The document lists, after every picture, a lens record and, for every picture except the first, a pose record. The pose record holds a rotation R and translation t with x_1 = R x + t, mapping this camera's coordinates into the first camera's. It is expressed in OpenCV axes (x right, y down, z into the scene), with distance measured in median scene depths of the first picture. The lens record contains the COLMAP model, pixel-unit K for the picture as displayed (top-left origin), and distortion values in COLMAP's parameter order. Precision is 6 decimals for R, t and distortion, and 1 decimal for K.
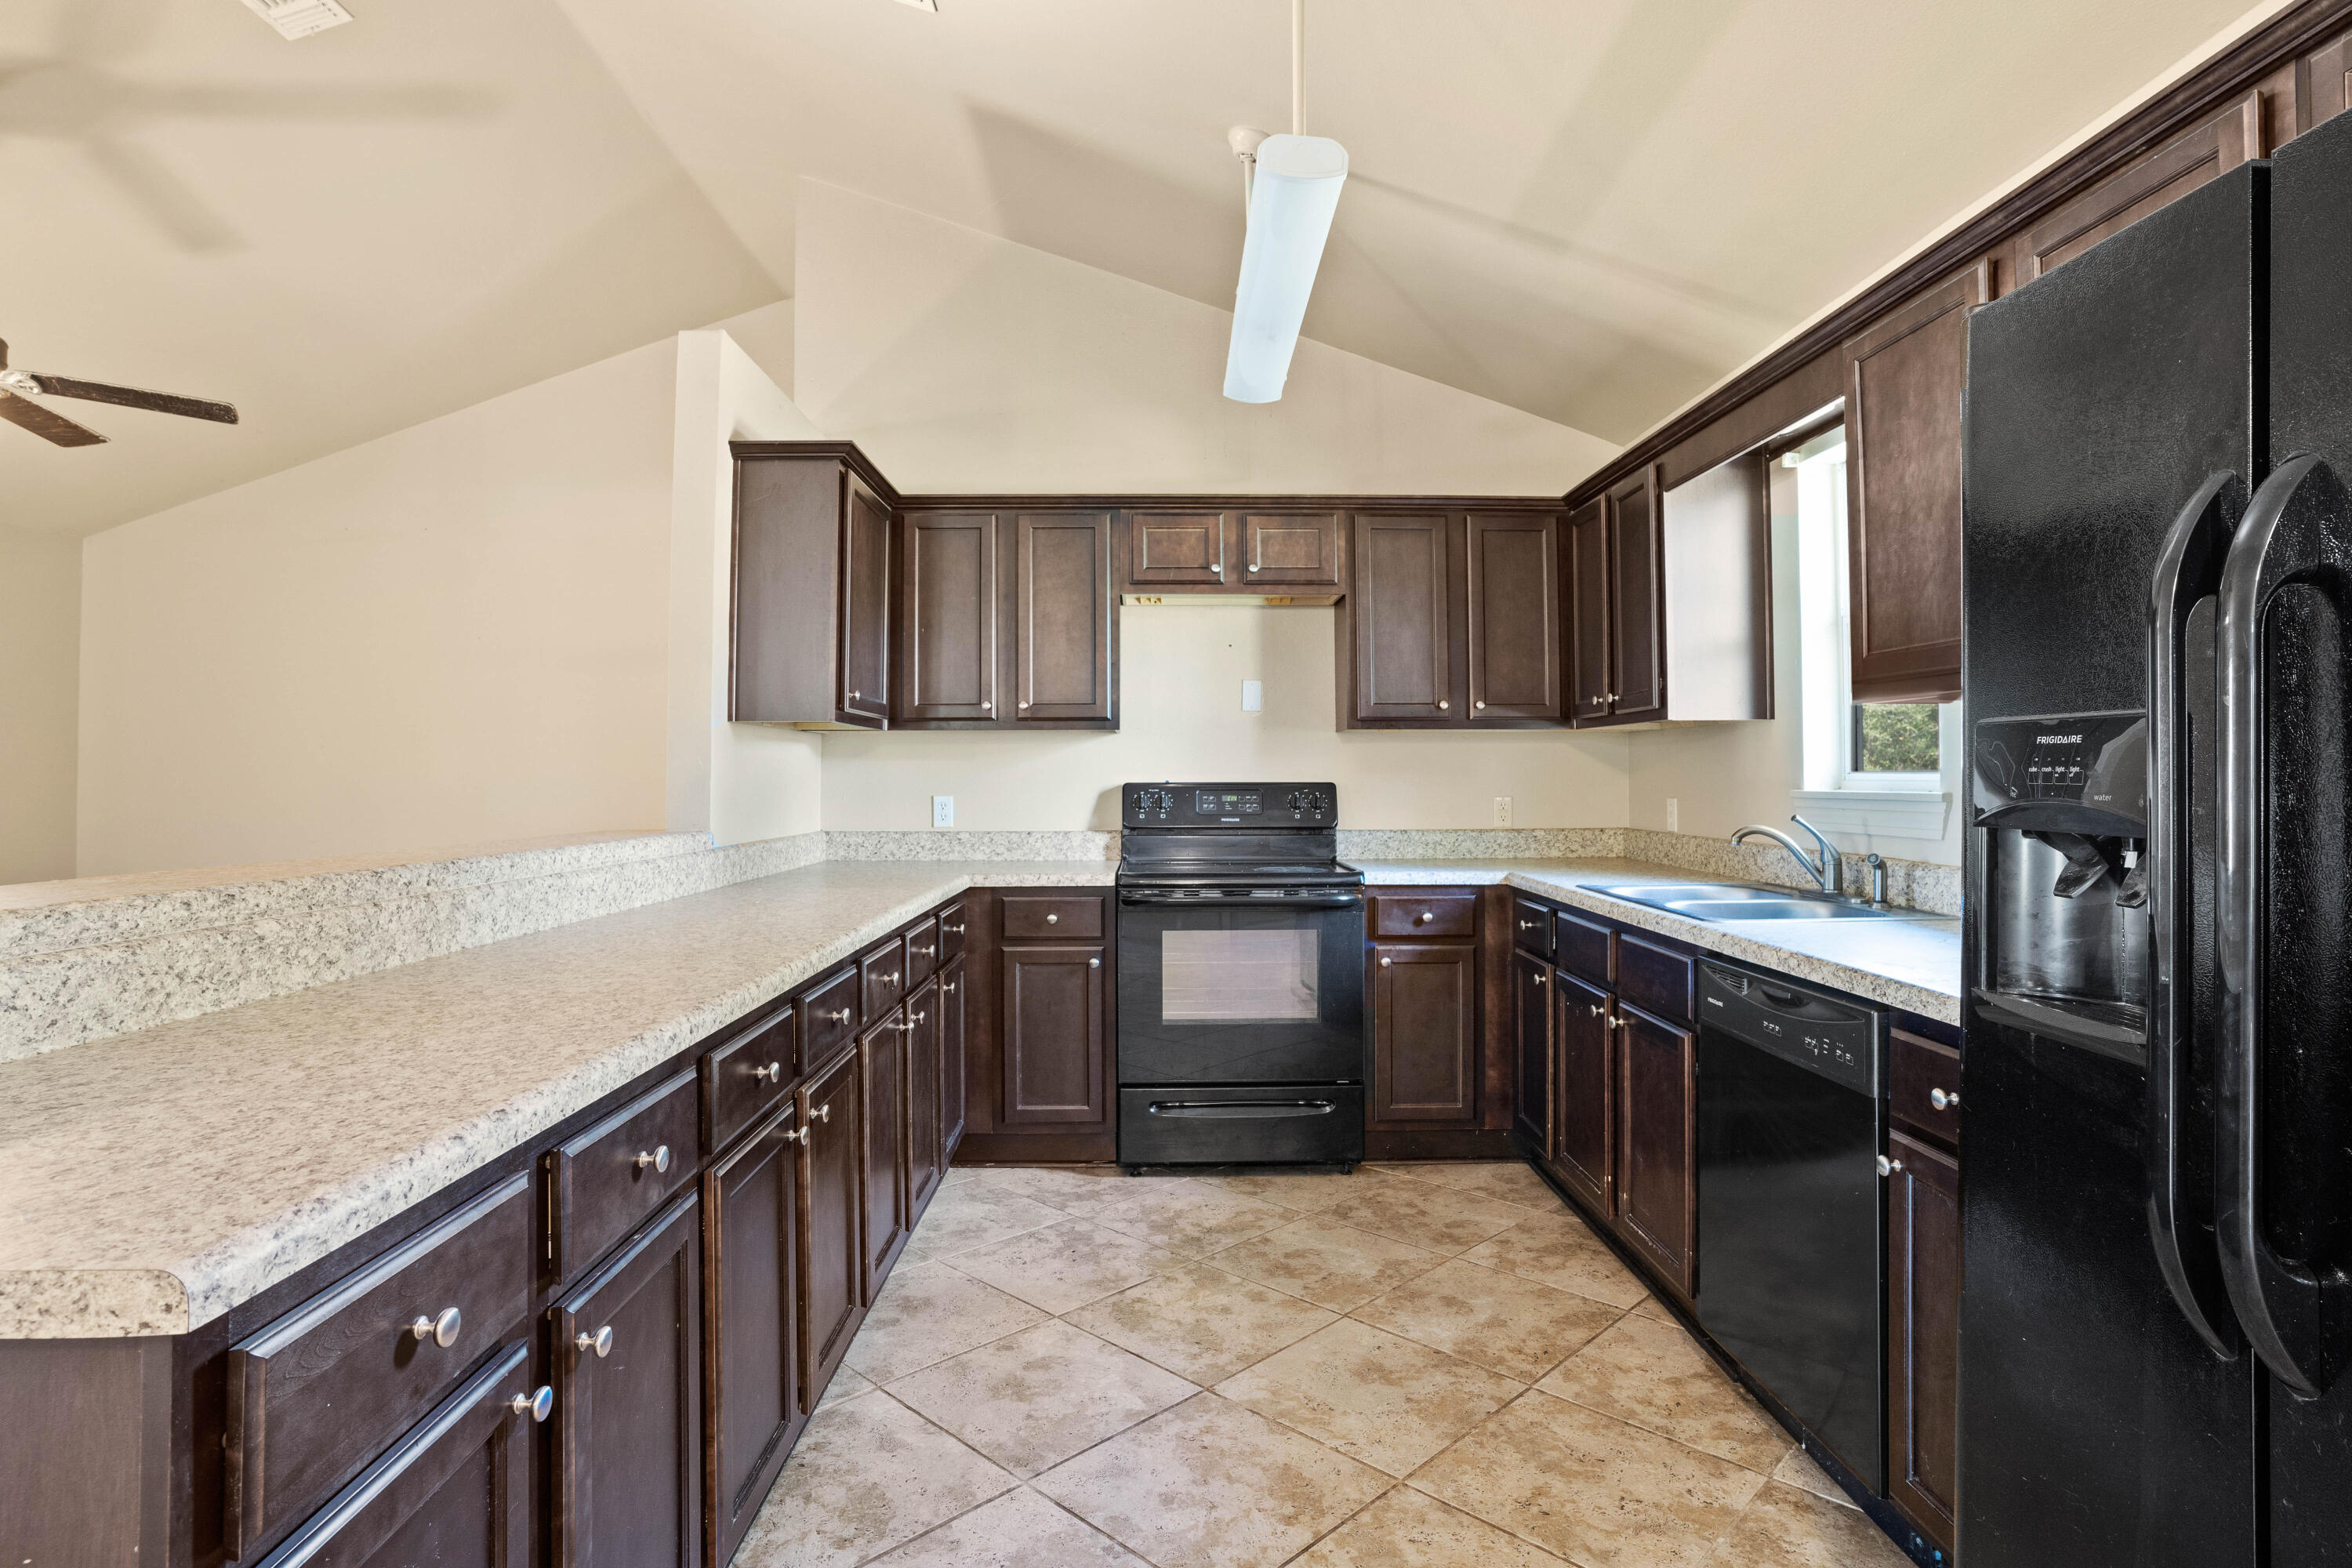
lens RADIAL K [[1232.5, 0, 1179.8], [0, 1232.5, 733.1], [0, 0, 1]] dist [-0.068454, 0.041827]
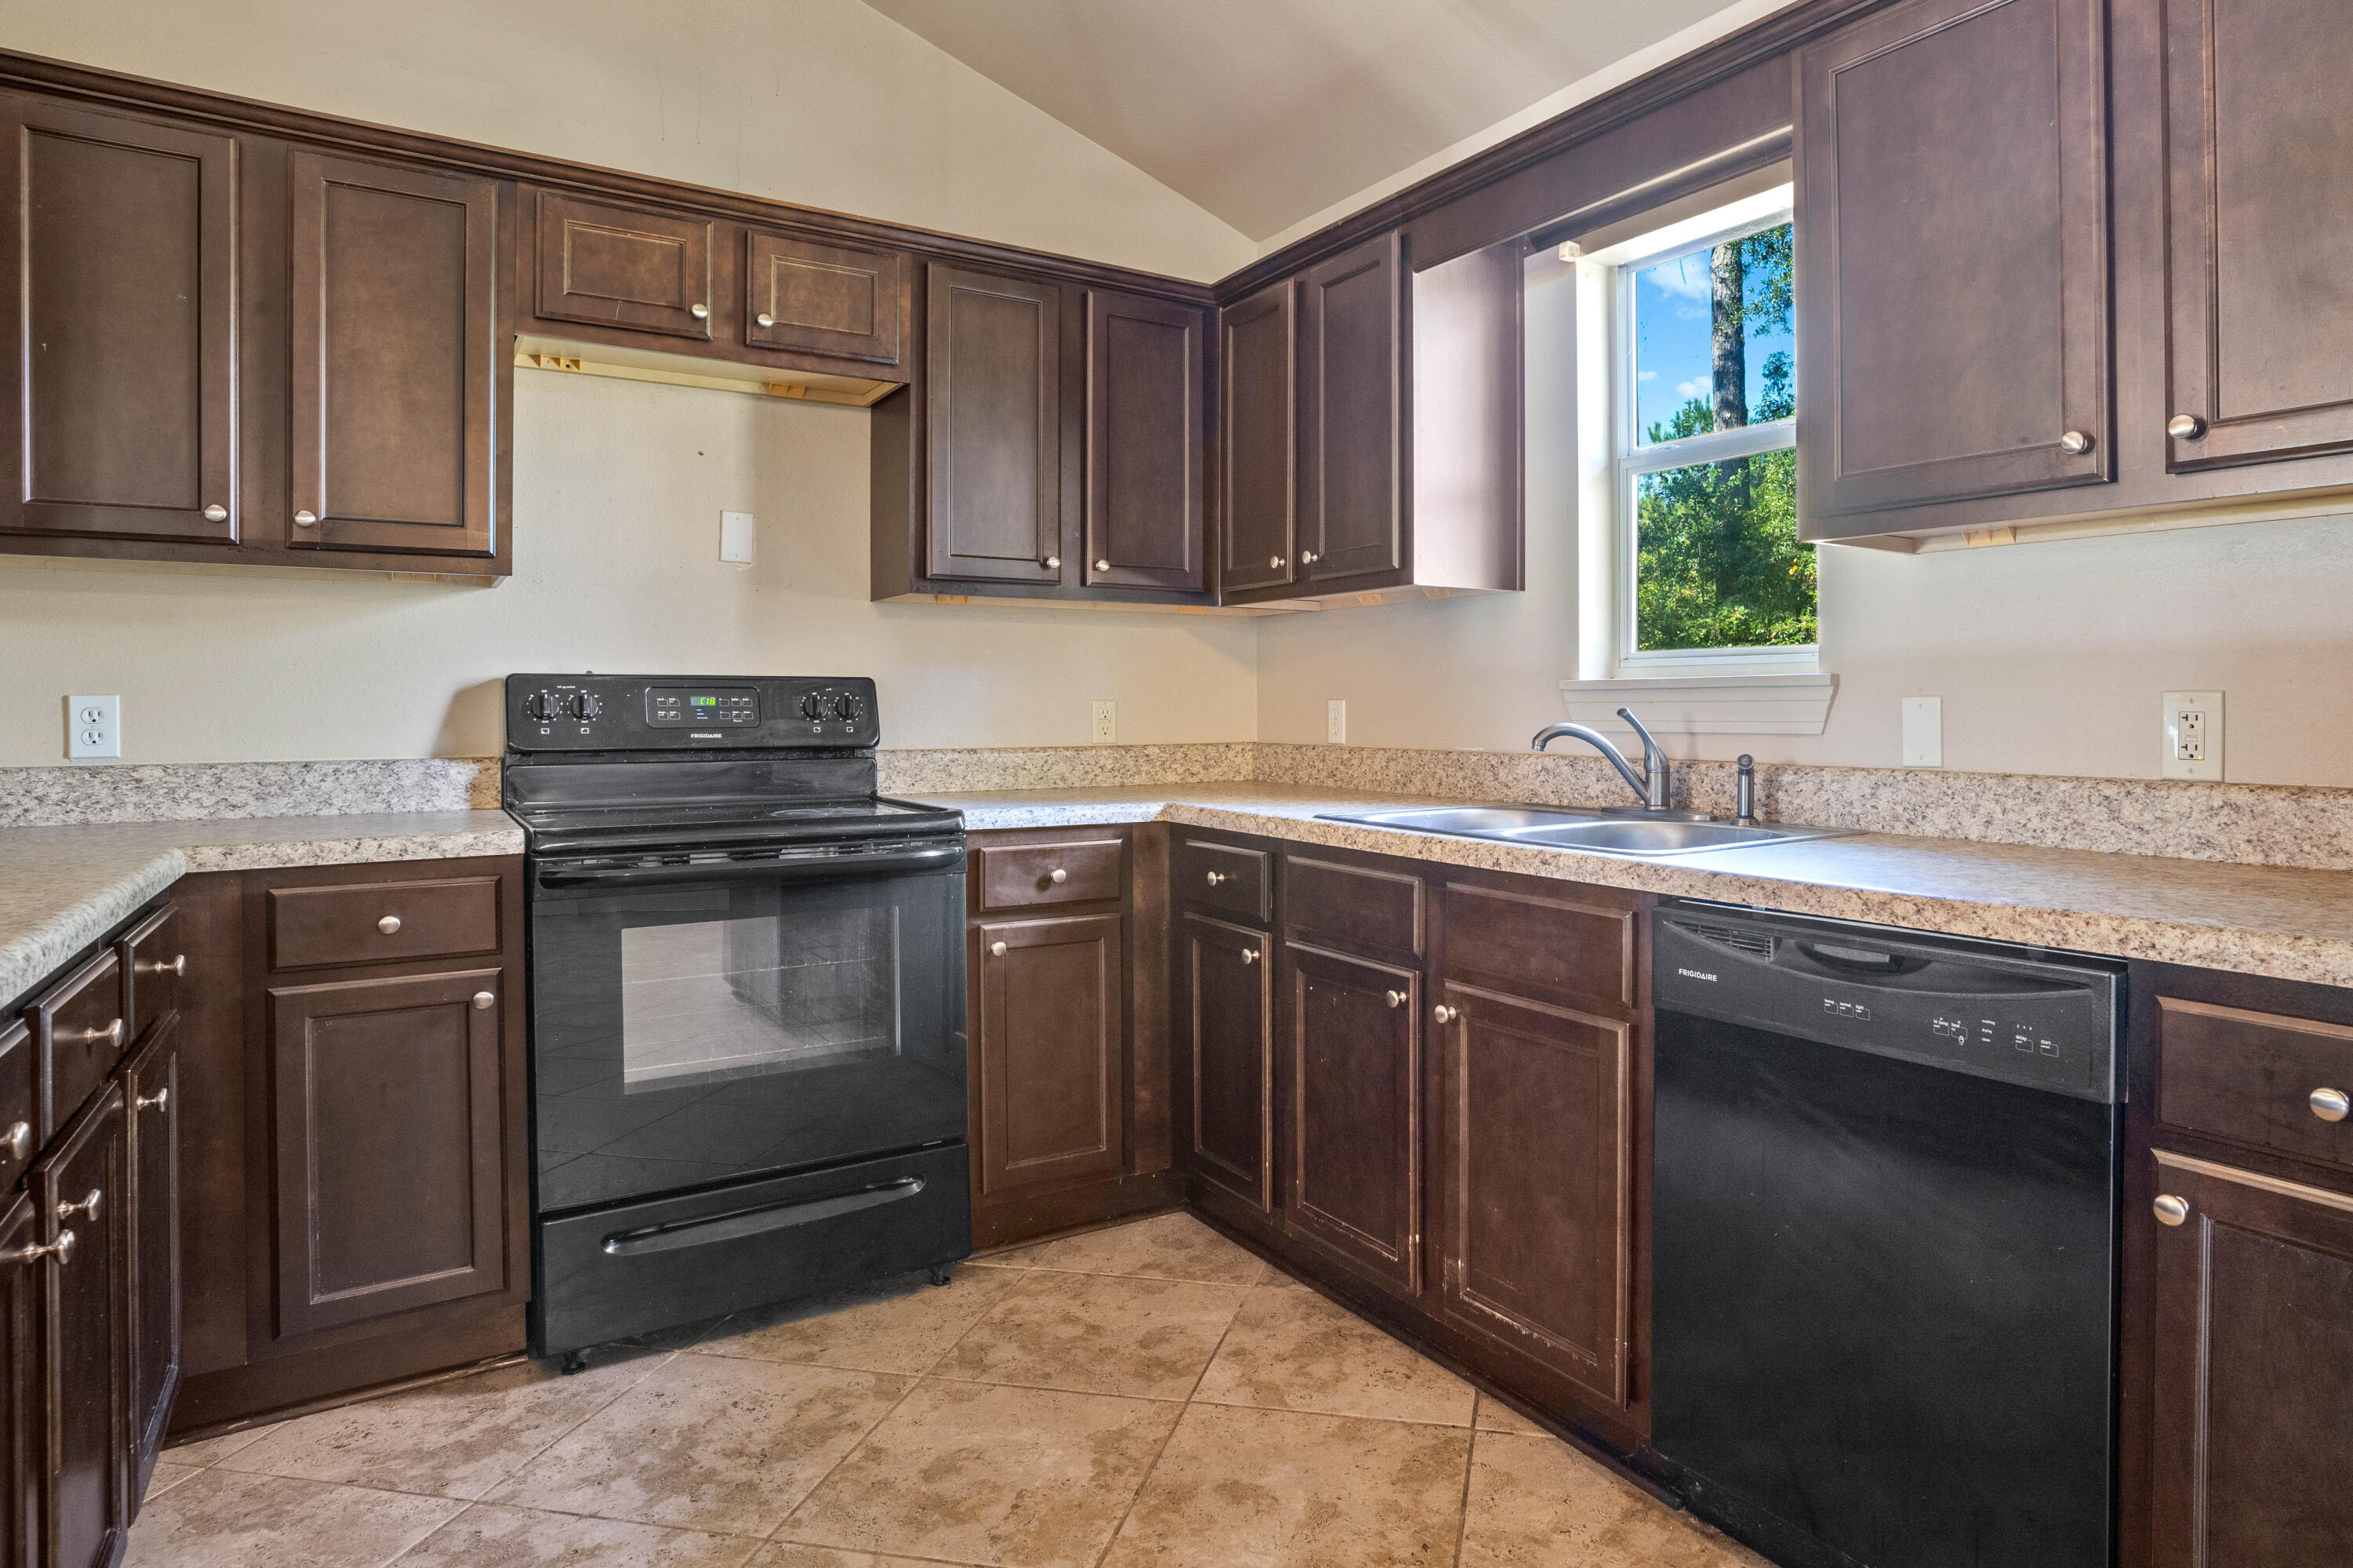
lens RADIAL K [[1353.4, 0, 1319.8], [0, 1353.4, 705.2], [0, 0, 1]] dist [-0.073840, 0.038077]
pose [[0.826889, 0.000744, 0.562365, -0.095332], [-0.018727, 0.999481, 0.026214, 0.038487], [-0.562054, -0.032207, 0.826473, 0.338312]]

### [Task objective]
Show every line of the data above that contains the string "pose".

### [Answer to this exercise]
The document lists, after every picture, a lens record and, for every picture except the first, a pose record. The pose record holds a rotation R and translation t with x_1 = R x + t, mapping this camera's coordinates into the first camera's. It is expressed in OpenCV axes (x right, y down, z into the scene), with distance measured in median scene depths of the first picture. The lens record contains the COLMAP model, pixel-unit K for the picture as displayed (top-left origin), and distortion values in COLMAP's parameter order. Precision is 6 decimals for R, t and distortion, and 1 decimal for K.
pose [[0.826889, 0.000744, 0.562365, -0.095332], [-0.018727, 0.999481, 0.026214, 0.038487], [-0.562054, -0.032207, 0.826473, 0.338312]]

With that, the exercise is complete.